INFORMATION SHOWN:
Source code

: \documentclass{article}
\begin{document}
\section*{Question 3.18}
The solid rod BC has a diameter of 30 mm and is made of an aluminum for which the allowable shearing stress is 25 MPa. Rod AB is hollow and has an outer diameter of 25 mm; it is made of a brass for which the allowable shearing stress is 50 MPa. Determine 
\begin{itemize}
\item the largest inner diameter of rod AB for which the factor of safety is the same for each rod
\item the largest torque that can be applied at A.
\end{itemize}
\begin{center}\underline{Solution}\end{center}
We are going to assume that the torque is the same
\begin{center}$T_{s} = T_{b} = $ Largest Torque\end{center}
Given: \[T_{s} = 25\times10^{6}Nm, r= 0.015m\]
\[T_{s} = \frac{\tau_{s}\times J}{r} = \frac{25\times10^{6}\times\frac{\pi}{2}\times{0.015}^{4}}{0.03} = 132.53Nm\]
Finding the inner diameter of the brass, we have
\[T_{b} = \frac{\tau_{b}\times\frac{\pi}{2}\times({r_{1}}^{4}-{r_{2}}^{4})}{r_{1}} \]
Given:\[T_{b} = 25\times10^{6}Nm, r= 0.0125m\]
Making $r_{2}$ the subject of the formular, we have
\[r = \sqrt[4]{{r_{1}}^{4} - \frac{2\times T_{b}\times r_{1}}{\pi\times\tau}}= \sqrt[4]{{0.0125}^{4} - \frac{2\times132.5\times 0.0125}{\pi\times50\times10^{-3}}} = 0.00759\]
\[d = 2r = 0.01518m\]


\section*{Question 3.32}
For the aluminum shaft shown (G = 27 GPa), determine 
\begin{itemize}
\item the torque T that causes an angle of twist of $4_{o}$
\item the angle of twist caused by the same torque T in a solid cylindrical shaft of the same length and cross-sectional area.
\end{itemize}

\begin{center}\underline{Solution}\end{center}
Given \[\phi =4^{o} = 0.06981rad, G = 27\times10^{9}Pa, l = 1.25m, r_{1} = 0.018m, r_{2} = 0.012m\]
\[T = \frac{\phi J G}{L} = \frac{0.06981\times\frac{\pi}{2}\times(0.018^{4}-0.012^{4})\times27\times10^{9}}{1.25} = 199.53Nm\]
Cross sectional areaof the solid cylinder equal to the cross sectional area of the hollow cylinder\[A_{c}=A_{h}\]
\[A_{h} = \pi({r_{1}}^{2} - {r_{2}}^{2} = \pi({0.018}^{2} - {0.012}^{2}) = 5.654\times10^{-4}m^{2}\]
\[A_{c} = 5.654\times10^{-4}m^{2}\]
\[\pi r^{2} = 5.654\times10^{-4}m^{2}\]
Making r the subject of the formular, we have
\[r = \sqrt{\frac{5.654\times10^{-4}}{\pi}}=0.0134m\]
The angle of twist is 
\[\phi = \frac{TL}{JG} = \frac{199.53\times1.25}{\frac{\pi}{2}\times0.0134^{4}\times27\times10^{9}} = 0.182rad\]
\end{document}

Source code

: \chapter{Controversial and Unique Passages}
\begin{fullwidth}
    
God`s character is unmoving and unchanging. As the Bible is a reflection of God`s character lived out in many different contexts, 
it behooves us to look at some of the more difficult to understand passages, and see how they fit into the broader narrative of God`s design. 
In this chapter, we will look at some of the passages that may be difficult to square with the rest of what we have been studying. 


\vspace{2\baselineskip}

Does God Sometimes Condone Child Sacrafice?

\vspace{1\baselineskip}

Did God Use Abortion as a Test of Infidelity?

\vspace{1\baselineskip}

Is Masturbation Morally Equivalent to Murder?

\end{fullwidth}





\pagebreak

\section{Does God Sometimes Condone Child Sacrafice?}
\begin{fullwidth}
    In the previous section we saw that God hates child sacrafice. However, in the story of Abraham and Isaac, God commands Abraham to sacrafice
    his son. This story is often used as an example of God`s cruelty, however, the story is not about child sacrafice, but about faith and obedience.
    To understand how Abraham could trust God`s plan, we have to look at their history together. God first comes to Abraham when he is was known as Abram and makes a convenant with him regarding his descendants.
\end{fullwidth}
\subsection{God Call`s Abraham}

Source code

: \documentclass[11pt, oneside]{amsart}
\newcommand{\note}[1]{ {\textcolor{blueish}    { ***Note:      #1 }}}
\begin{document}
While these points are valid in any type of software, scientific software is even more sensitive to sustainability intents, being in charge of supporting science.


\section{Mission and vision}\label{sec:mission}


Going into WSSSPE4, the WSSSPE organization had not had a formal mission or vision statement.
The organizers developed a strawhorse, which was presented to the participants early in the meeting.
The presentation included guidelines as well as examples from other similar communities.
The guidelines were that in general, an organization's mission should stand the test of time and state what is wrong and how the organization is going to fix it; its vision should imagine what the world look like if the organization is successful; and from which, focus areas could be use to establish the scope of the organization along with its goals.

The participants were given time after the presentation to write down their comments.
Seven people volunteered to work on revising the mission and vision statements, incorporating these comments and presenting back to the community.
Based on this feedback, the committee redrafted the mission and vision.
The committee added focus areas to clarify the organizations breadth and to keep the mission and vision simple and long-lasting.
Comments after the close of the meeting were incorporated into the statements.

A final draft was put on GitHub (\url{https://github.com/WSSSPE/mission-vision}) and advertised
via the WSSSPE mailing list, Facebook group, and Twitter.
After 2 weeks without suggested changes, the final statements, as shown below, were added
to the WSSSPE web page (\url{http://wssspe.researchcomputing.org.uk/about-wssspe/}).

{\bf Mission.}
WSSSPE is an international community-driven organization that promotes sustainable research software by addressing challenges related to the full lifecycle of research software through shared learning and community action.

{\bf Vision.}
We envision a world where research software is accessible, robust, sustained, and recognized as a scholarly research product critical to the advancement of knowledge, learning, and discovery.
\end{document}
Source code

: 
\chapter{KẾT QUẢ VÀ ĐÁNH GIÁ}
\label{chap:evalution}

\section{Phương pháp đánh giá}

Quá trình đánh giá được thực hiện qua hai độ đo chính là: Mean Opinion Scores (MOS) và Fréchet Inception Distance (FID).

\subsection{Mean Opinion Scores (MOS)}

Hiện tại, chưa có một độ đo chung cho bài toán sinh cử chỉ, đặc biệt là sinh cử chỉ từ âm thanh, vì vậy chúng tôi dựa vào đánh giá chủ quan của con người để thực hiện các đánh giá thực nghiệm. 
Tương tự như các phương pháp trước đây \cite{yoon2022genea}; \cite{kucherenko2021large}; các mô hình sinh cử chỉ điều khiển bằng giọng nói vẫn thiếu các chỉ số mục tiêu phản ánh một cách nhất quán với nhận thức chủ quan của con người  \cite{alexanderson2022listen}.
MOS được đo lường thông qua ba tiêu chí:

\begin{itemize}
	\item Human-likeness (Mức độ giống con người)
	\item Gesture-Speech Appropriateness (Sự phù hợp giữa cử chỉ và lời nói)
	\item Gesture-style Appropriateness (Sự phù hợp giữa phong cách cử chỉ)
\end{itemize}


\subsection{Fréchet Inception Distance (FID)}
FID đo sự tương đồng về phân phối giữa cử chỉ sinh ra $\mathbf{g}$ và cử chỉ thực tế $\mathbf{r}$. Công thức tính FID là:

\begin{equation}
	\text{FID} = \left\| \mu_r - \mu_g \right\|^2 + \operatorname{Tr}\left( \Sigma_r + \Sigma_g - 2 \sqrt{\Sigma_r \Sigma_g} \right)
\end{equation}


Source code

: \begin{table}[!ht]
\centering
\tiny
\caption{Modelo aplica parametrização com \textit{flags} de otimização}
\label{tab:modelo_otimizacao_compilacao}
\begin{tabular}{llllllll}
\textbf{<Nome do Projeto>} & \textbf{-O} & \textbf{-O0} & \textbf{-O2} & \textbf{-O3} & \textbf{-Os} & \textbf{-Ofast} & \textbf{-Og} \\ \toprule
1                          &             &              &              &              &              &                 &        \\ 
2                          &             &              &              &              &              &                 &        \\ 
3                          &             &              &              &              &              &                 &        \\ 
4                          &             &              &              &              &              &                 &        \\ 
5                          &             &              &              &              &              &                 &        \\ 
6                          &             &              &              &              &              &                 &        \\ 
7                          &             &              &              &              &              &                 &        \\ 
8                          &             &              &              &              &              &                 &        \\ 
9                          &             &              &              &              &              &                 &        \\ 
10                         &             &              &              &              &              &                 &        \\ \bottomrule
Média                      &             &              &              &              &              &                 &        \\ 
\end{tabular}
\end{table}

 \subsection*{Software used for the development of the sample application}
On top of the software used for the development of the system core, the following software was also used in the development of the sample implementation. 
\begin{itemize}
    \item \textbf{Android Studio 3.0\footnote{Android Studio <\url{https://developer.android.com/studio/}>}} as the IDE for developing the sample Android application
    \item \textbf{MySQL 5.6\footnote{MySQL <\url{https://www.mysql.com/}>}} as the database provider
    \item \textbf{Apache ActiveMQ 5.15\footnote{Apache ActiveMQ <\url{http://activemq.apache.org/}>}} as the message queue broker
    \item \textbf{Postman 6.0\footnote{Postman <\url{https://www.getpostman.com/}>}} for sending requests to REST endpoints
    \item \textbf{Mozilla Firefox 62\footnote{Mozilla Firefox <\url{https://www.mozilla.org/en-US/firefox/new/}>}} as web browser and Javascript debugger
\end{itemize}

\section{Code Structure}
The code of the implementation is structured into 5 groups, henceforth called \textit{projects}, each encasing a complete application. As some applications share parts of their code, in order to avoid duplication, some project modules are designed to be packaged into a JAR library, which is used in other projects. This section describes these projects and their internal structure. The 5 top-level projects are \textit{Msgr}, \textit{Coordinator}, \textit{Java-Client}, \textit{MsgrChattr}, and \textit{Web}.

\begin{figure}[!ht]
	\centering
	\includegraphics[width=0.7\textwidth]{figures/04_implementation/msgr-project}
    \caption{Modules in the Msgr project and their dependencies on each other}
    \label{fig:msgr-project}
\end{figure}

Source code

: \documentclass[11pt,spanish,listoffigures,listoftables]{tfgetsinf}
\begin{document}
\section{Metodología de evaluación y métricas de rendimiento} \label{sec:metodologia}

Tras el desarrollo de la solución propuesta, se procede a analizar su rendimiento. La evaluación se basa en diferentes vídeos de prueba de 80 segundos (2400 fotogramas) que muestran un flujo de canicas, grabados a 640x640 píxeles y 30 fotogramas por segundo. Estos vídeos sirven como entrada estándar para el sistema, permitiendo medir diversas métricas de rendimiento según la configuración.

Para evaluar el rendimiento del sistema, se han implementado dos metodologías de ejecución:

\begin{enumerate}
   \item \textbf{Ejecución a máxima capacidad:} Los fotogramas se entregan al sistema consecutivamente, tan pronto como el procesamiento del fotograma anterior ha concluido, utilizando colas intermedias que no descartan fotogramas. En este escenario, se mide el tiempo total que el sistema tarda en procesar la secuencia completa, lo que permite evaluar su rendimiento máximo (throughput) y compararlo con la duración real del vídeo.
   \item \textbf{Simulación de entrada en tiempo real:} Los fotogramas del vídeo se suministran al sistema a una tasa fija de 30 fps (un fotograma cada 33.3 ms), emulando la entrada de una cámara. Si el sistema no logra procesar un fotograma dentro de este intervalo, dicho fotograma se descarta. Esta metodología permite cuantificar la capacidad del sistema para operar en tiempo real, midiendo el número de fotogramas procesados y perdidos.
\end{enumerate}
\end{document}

TASK STATEMENT:
Only the lines above from the one with "in the Msgr" up to and including the one with "de evaluación y" should be repeated, exactly as written.

REPLY TO THE EXERCISE:
    \caption{Modules in the Msgr project and their dependencies on each other}
    \label{fig:msgr-project}
\end{figure}

Source code

: \documentclass[11pt,spanish,listoffigures,listoftables]{tfgetsinf}
\begin{document}
\section{Metodología de evaluación y métricas de rendimiento} \label{sec:metodologia}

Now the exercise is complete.